CHAPITRE II
Il rasait la surface de la mer. Déjà la crête des énormes lames avait plusieurs fois léché le bas du filet, l’alourdissant encore, et l’aérostat ne se soulevait plus qu’à demi, comme
un
oiseau qui a du plomb dans l’aile. Une demi-heure plus tard, la terre n’était plus qu’à un mille, mais le ballon, épuisé, flasque, distendu, chiffonné en gros plis, ne conservait plus de gaz que dans sa partie supérieure. Les passagers, accrochés au filet, pesaient encore trop pour lui, et bientôt, à demi plongés dans la mer, ils furent battus par les lames furieuses. L’enveloppe de l’aérostat fit poche alors, et le vent s’y engouffrant, le poussa comme un navire vent arrière.
Peut-être accosterait-il ainsi la côte !
Or, il n’en était qu’à deux encablures, quand des
cris terribles, sortis de quatre poitrines à la fois, retentirent. Le ballon, qui semblait ne plus devoir se relever, venait de refaire encore un bond inattendu, après avoir été frappé d’un formidable coup de
mer. Comme s’il eût été délesté subitement d’une nouvelle partie de son poids, il remonta à une
hauteur de quinze cents pieds, et
là il rencontra une sorte de remous du vent, qui, au lieu de le porter directement à la côte, lui fit suivre une direction presque parallèle. Enfin, deux minutes plus tard, il s’en rapprochait obliquement, et il retombait
définitivement sur le sable du rivage, hors de la portée des lames.

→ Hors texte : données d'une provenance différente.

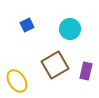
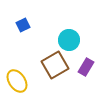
blue square: moved 4 px left
cyan circle: moved 1 px left, 11 px down
purple rectangle: moved 4 px up; rotated 18 degrees clockwise
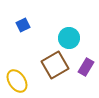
cyan circle: moved 2 px up
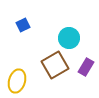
yellow ellipse: rotated 50 degrees clockwise
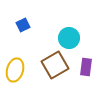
purple rectangle: rotated 24 degrees counterclockwise
yellow ellipse: moved 2 px left, 11 px up
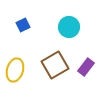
cyan circle: moved 11 px up
purple rectangle: rotated 30 degrees clockwise
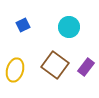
brown square: rotated 24 degrees counterclockwise
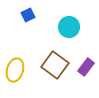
blue square: moved 5 px right, 10 px up
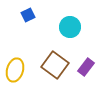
cyan circle: moved 1 px right
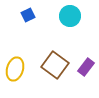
cyan circle: moved 11 px up
yellow ellipse: moved 1 px up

Les passagers, s’aidant les uns les autres, parvinrent à se
dégager des mailles du filet. Le ballon, délesté de leur poids, fut repris par le vent, et comme un
oiseau blessé qui retrouve un instant de vie, il
disparut dans l’espace.
La nacelle avait contenu cinq passagers, plus un
chien, et le ballon
n’en jetait que quatre sur le rivage.
Le passager manquant avait évidemment été enlevé par le coup de mer qui venait de
frapper le filet, et c’est ce qui avait permis à l’aérostat allégé, de remonter une dernière fois, puis, quelques instants après, d’atteindre la terre.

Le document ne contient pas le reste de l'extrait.